American actor and filmmaker (born 1968)

Edward Fitzgerald Burns (born January 29, 1968) is an American actor and filmmaker. He rose to fame with The Brothers McMullen (1995), his low-budget independent film that was a worldwide success. His other film appearances include Saving Private Ryan (1998), The Holiday (2006), 27 Dresses (2008), Man on a Ledge (2012), Friends with Kids (2012), and Alex Cross (2012).

Burns has directed films such as She's the One (1996), Sidewalks of New York (2001), and The Fitzgerald Family Christmas (2012). On television, he has appeared as Bugsy Siegel in the TNT crime drama series Mob City and as Terry Muldoon in TNT's Public Morals.

==Early life==
Burns was born in Woodside, Queens, New York, the son of Edward J. Burns, a police officer and public relations spokesman, and Molly (née McKenna), a federal agency manager. He was raised a Roman Catholic.
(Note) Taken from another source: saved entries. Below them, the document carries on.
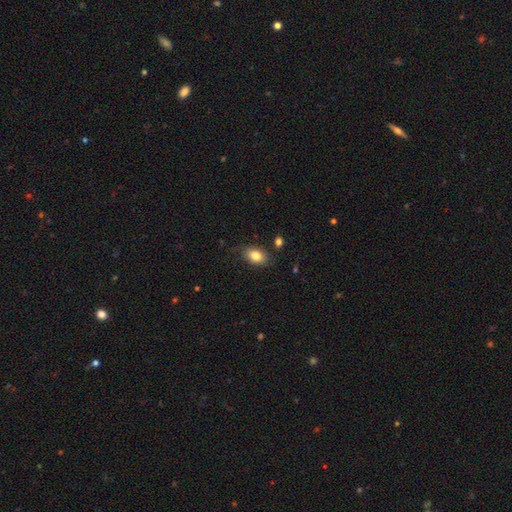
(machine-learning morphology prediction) Q: Smooth or featured?
A: smooth (82%); runner-up: featured or disk (9%)
Q: How rounded?
A: in between (85%); runner-up: round (13%)
Q: Merging?
A: none (78%); runner-up: minor disturbance (16%)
Burns is the second of three children (with siblings Mary and Brian) and is of Irish and Swedish descent. He was raised in Valley Stream, New York, on Long Island.

==Career==
Burns got his start in the movie industry right after college as a production assistant on the Oliver Stone movie The Doors. While working at Entertainment Tonight, in his spare time he financed, produced, directed, and was featured in his first movie The Brothers McMullen, which was filmed mostly in his hometown of Valley Stream. Once he completed the movie, he was able to get a copy to Robert Redford after an ET junket interview for Quiz Show at the Rhiga Royal Hotel in Manhattan. Redford watched the film and helped it get accepted into the Sundance Film Festival, launching Burns' career.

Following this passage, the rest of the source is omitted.